Things I didn't like:

  • I love sci-fi because it feels realistic - like humans are going to get there in 100 or 500 years. Unfortunately I didn't really get those vibes from this book. It felt a bit too fantastical. In a way the suit the main character obtains just feels like magic powers that help propel the plot by getting her out of sticky situations
  • The above-mentioned suit makes the main character seem like an invincible Mary Sue who can get out of any situation. She suddenly gets strong like halfway through the book and turns into a killing machine
  • Her main personality trait is that she's a xenobiologist. Paolini loves to bring up every two seconds how she's so interested in studying the foreign environment around her but can't stop because she's saving the world
  • Main character's original boyfriend's only purpose is to die immediately and then she spends the rest of the book thinking about him. Felt very shallow. You could also see the second romance coming from a mile away, and it felt pretty cringe, like he was the only option on board and she just went with it
  • There was a character very similar to Angela from Eragon (the eccentric / mysterious cat lady) who I think was originally based off of Paolini's sister. I guess it's supposed to be a nice nod to previous fans but it did feel out of place and overall unnecessary to the plot.

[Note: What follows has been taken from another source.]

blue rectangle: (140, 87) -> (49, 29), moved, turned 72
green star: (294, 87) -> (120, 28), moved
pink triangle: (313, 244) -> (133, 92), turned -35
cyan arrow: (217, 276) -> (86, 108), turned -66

  • So much travelling back and forth between locations. Honestly the characters spend sooo much time on the ship, it really doesn't help to bring out that sci-fi feel i.e. exploring different societies and cultures in depth (we do get to see a bit of it among the aliens but I would've loved to see more, even among the humans)

I will admit the one thing I didn't see coming was how she suddenly turned into Mother Earth at the end of the book, which conveniently does away with the second cringey romance which was nice. Again though it's kind of just making the character super OP (like she just builds a space station out of magic basically) and doesn't really feel sci-fi.